The call for the bandh has been given by a newly formed 'Save Jammu Morcha', a forum consisting of the Rashtriya Swayamsevak Sangh, the Vishwa Hindu Parishad, the Bharatiya Janata Party and a little-known Muslim Federation.
The ruling National Conference and the Congress party are the only ones to have not called for a strike.
"We are outraged and shocked by the killings here. So we supported the strike and closed our shops for the day," Sunil Gupta, a grocer, said.
The conduct of business in government offices and banks has been affected due to disruption of the public transport system as result of the strike.
But the locals are hopeful that the situation would not take any communal turn, given that the terrorists behind the Saturday carnage are suspected to be Lashkar-e-Tayiba members.
"We were apprehensive in the beginning. Apparently, it does not look like there would be any flare-ups. The city has remained quite peaceful.

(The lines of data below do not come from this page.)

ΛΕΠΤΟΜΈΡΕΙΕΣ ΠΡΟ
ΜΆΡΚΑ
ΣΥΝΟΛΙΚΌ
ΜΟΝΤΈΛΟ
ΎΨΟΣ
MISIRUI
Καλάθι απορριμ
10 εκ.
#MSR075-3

But you never know," Fayaz Ahmad, a Kashmiri hotelier, said.
Earlier in the day, some local students organisations took out a motorbike procession shouting slogans against the Farooq Abdullah government, calling for the establishment of a separate Jammu state -- a demand the RSS has been pressing for.
"But it has been peaceful throughout the city. There were no incidents of violence or arson," local police officials said.
However, as a precautionary measure the Jammu and Kashmir Police and the Central Reserve Police Force has been deployed in heavy numbers throughout the city.
The police and the army are combing the forests surrounding the site of massacre, but no arrests have been made yet.
Meanwhile, in the Narwal area, near the site of the massacre, panic struck again in the morning as a policeman mistakenly fired some shots in the air.
"We felt that the terrorists had struck again. But it turned out to be a policeman," Bihari Lal, a local shopkeeper, said.
He is visibly pained to see the normalcy of his city being shattered. "We are not used to this. It used to happen somewhere else," he said.